To be fair, Brian McCann sports a respectable 100 wRC+ over the last month, but he shares time with Tyler Flowers who has forgotten how to hit and catch. That pains me to say as a Flowers guy, by the way. Matt Joyce has a 33 wRC+ over the last 30 days. Johan Camargo? 41. Charlie Culberson? 76. Adam Duvall had a 99 wRC+ before getting demoted but built that up over a good streak following his return from Gwinnett before his numbers nose-dived.

Meanwhile, the pitching staff has been mostly bad over the last month. Some of that is horrendous luck (Mark Melancon has a 10.13 ERA, but a 0.78 FIP?). Some of it is just bad. The 2010 Braves, by the way, had a sparkling bullpen led by Wagner, Jonny Venters, Peter Moylan, Takashi Saito, and Eric O’Flaherty. The rotation wasn’t great, especially after losing Medlen, but the bullpen was excellent. This team doesn’t have that. They will have to pick it up majorly to mask over the decreased offense.

The good news is that Swanson should return in September and Riley looks like a good bet to do so as well, though he’ll need to return to form in a hurry if that’s to be a benefit. And again, the Braves still have a quartet of bats with a wOBA that ranges from .354 to .401. Losing the guys they did lose hurts, but the 2010 team lost two of their best hitters and replaced them with Brooks Conrad and Omar Infante. Not hating on Infante, but he was no Chipper Jones – even a 38-year-old Chipper Jones.

But it still makes you wonder just how well this team can hold up over the final month-plus. The competition in the division has picked it up and, to this point, none of the moves Alex Anthopoulos made last month have panned out. The last part has to change. Melancon, Chris Martin, and Shane Greene have to turn it around. Someone is going to have to step up. It can’t just be four guys and hope Mike Soroka, Max Fried, Dallas Keuchel, and Julio Teheran have it tonight.

In the end, something that both the 2010 roster and this year’s team have in common is their reliance on a wunderkind in the outfield. For that team, it was Jason Heyward, the 20-year-old phenom who paced the Braves with a .849 OPS. This year’s squad has an even better option. Plus, his supporting cast is remarkably better. Heyward didn’t have a Freddie Freeman. He had a washed-up Derrek Lee. Heyward didn’t have a Josh Donaldson. It was Omar Infante instead. And Heyward definitely didn’t have an Ozzie Albies. Brooks Conrad was starting games at second in the playoffs. In case you repressed that from your memory.

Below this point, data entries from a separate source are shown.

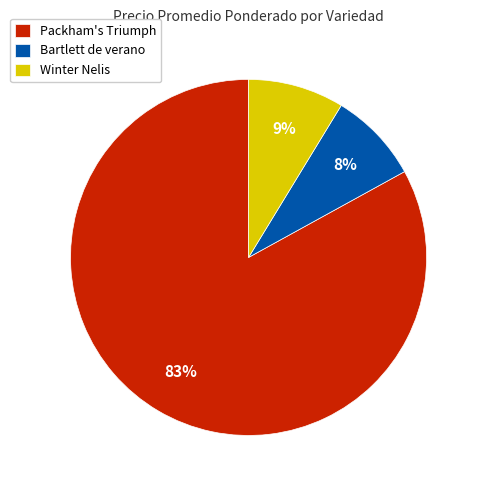

To the nearest percent, what is the average slice percentage?

33%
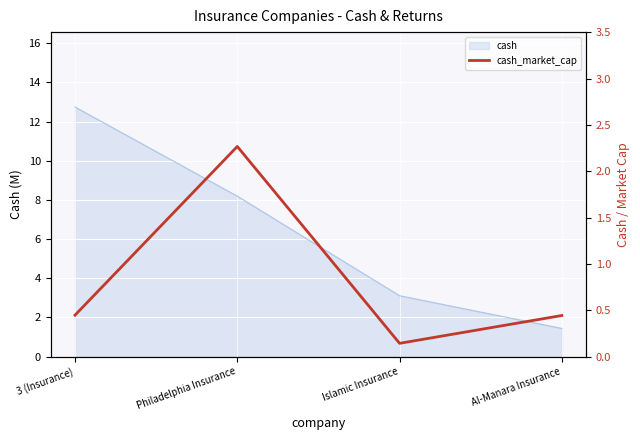

The chart shows a value of 2.3 at Philadelphia Insurance. True or false?

True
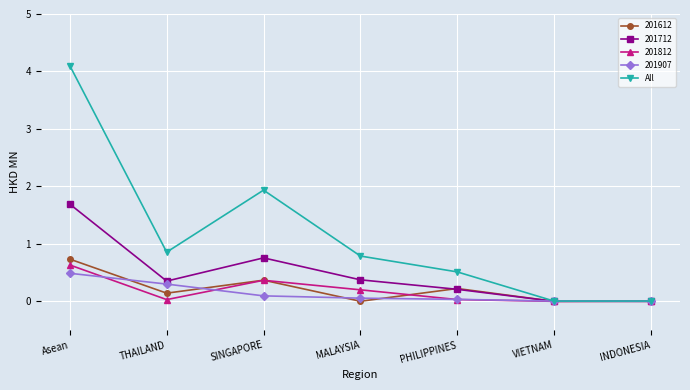

At which label is All closest to 2?

SINGAPORE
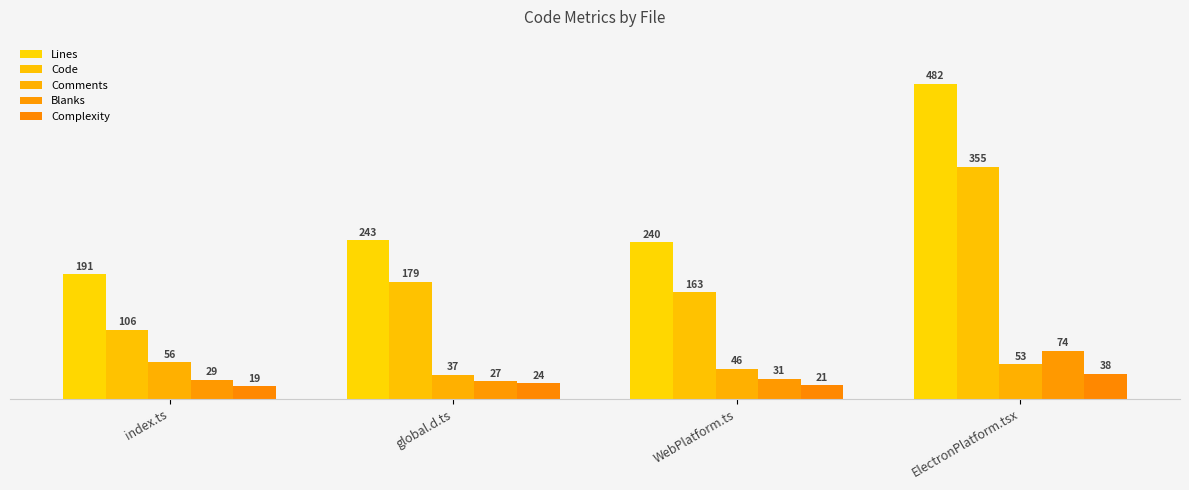

What are all the series names shown in the legend?

Lines, Code, Comments, Blanks, Complexity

This year’s roster is much better than the 2010 roster that was beset by similar injuries. But if the bullpen doesn’t turn it around and guys don’t get healthy in a hurry, this year’s roster might suffer the same ending as the 2010 Braves did. While the Braves are built for the long haul, nothing is promised. The Braves should be a great club for the next several years considering the youth of their players and contract situations being what they are. But other potential dynasties puttered and failed before them. Just because you have a perfect plan doesn’t mean it will be executed perfectly. The Braves don’t want to waste an opportunity at greatness this season. They have the players to hold down the fort. Those guys need to perform and other players need to return to add on.

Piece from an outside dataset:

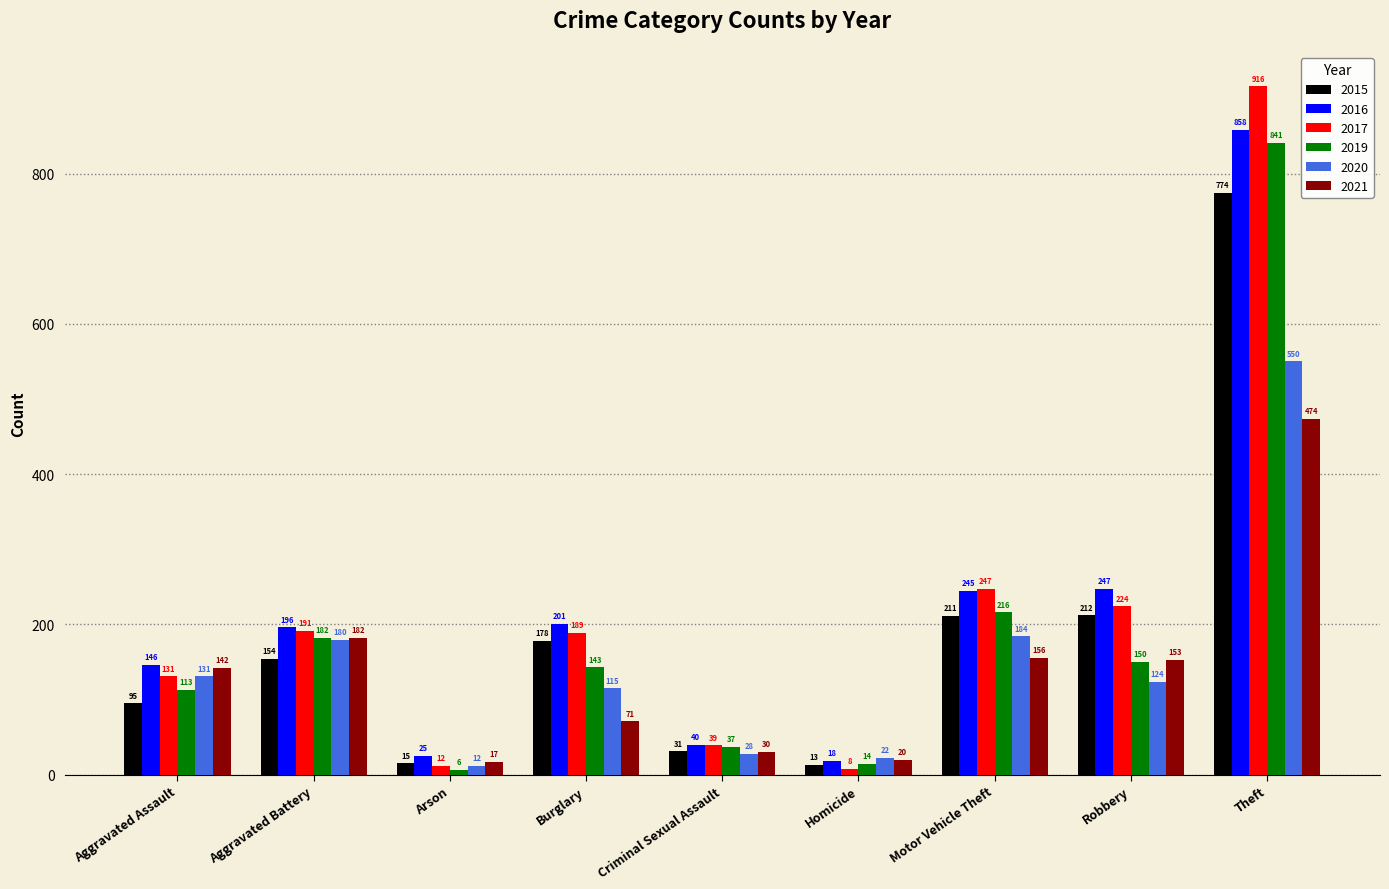

What is the label of the 6th bar from the left?

Homicide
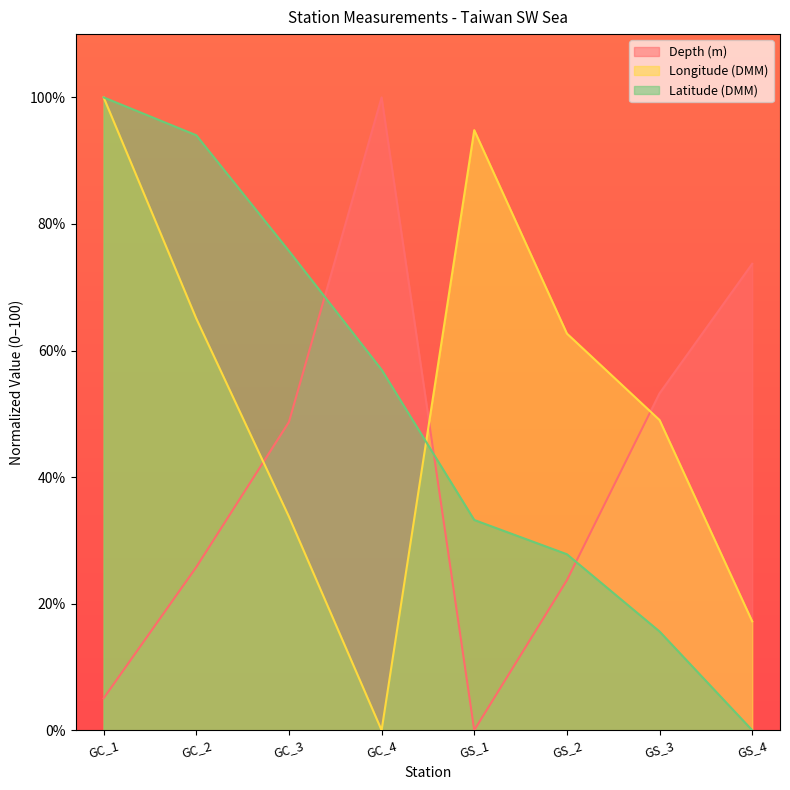

Between which two adjacent categories do Depth (m) and Latitude (DMM) first intersect?

GC_3 and GC_4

And if that doesn’t happen, maybe it’s time to see what else the team can pick from their bowl of minor league gems. Maybe a Drew Waters (.836 OPS in 10 games at Gwinnett)? Or maybe a Cristian Pache (elite major-league quality defense in center)? It’s all hands on deck right now. Everything should be open for discussion. The Braves are too good to not go for it.

1 Comments

I expect to see Pache and Waters by the call-up, at least. Maybe sooner, as they seek some kind of spark.
As for the pitching, it’s revolving door time. If anyone is pitching good ball, bring ’em in for a look and send some vets down to find their stuff. (Confidence) Aside from Melancon, Martin and Greene look like their confidence is shook. Newcomb is good until you really need him, and he falls apart. It’s end of the road stuff if Jackson is the most reliable guy.